Before I set off to meet the felines, a staff worker gave me the rundown on what I needed to know. First of all, don’t be an idiot and provoke the tigers. Someone tried that a couple of years ago, and no one talks about it anymore. Second, the tigers are treated firmly but fairly by the staff. Tigers are trained from birth to obey the trainers, and while humans are allowed to lay on top of the tigers (really! see below), tigers and humans are not allowed to play together in any way.
I was then guided in the best way to get to know your typical tiger: approach from the back or side, never toward the head, underbelly, or front paws. I was to press firmly on the tiger’s back—apparently the tiger doesn’t like humans to be too gentle. Since Libby the housecat likes me to throw her around the house more than she likes to sit on my lap, I now see where this preference comes from.
There was virtually no chance of anything going wrong, the staff member told me. But by the way, could I sign this legal form releasing Tiger Kingdom from liability just in case? Nothing major, it just covers mauling, loss of limbs, loss of eyesight (I thought of the ticket-selling lady), and death. Well, what can you do? I signed away my life and went in.
(Click on any photo to view full-size)
“Sticky Rice” Endorses The Art of Non-Conformity Book
The tigers all have names, about half of which are Thai names that I promptly forgot. The other half were your basic “popular English phrases in Asia” names, like Beautiful Morning and Lucky Day. One of the cats was named Sticky Rice, and that’s where the staff took photos for my 300 baht CD.
After I had pulled his tail and laid on top of him with no objection, I introduced my new friend Sticky Rice to this fantastic new book that launches in only 22 days, and managed to secure an endorsement of two paws up with only minor scratches. As you can see, Mr. Rice was impressed—although after he looked like he might take a bite out of the book, I decided to stop pressing my luck. Shaking his back paw (never the front), I said farewell to my new friend and moved on.

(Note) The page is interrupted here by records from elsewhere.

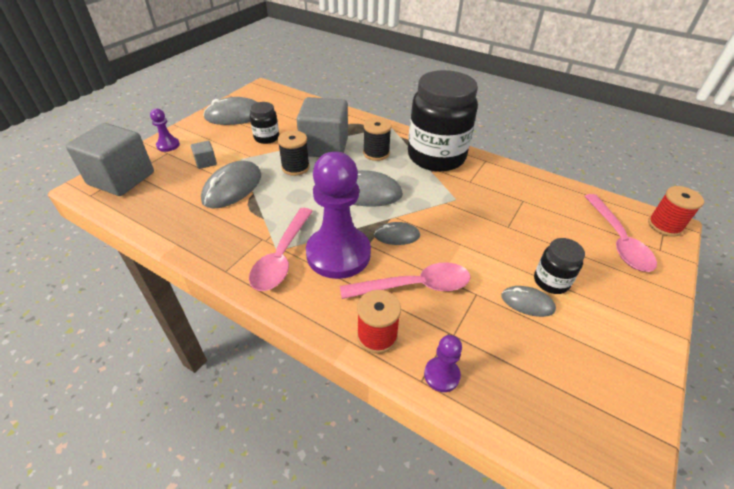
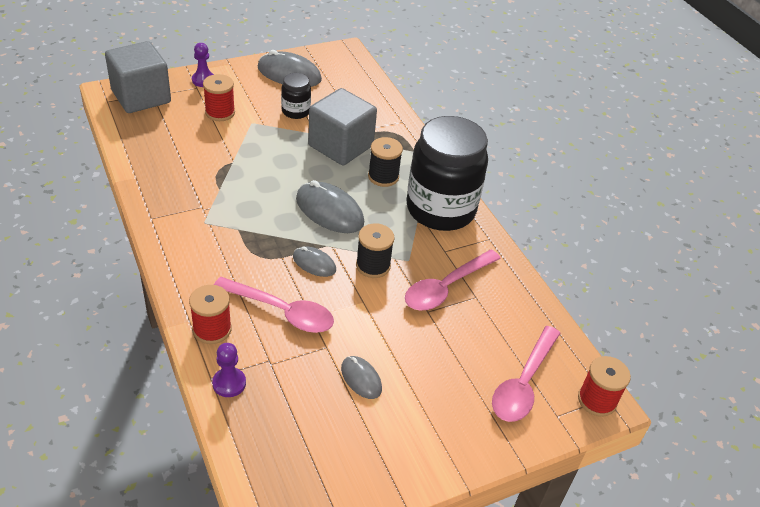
camera: 30 degrees right, 0 degrees up
(206, 162) = (220, 112): grey cube -> red spool
(232, 187) = (220, 148): grey mouse -> none
(282, 256) = (203, 230): pink spoon -> pink spoon (446, 287)
(295, 167) = (292, 155): black spool -> black spool (373, 265)
(338, 254) = (248, 252): purple pawn -> none
(551, 281) = (405, 376): black jar -> none

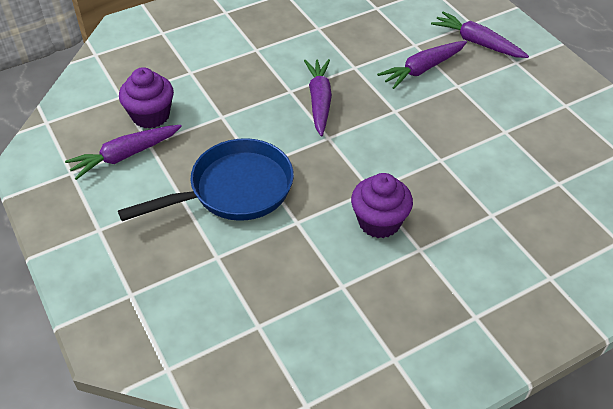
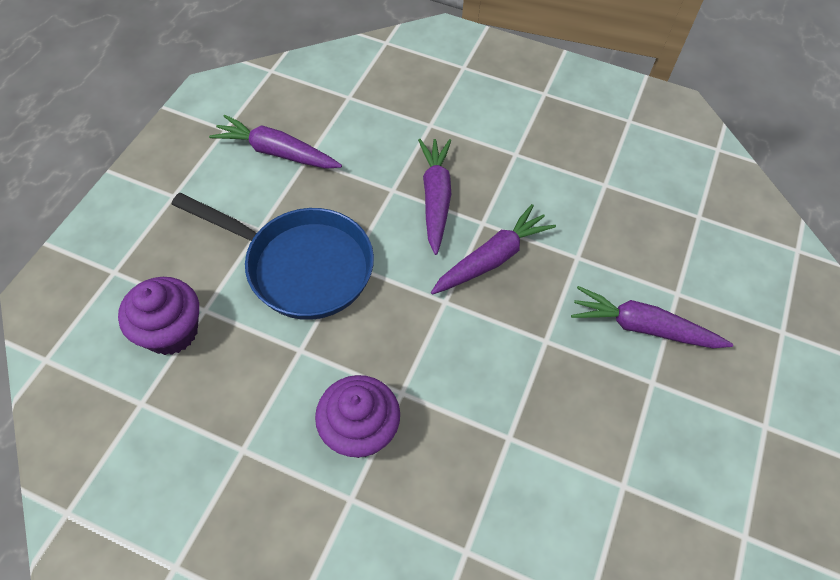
camera: 50 degrees right, 10 degrees up
(151, 116) = (343, 135): purple cupcake -> purple cupcake (171, 331)
(477, 43) = (753, 359): purple carrot -> purple carrot (435, 198)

(Click on any photo to view full-size)
Before I left, I took advantage of my Alexander the Great tiger-petting package and went to the “smallest tiger” room. These tigers are 3-6 months old, and sometimes a bit more active than the big cats, as you can see in this video.
And here’s one more video from the smaller cat room—I have no idea what I wanted to say in this clip, but the next time I get to lay my head on top of a tiger cub, I promise to be more prepared.
For $63, it was a great experience and well worth it. On the way out I met my faithful tuk-tuk driver at the entrance, and he took me back to the city.
For the rest of that day and the next one, I wandered through Chiang Mai itself. I ate good Thai and Indian food. I took a trip to Black Canyon Coffee, a Thai chain I’ve been visiting since coming to Thailand for the first time in 2002. At night I drank Singha beer and took it easy, something I try to do at least every other year, whether I need it or not.
It was a good way to end my country-hopping for 2010. I’m on the way back home now, and will be getting ready to see all of America starting on September 7th in New York City. It will be epic! Or something.
And … that’s it for now. Greetings from LH 402 to Newark, continuing on to Chicago and then homeward bound to the great PDX. See you all on the other side!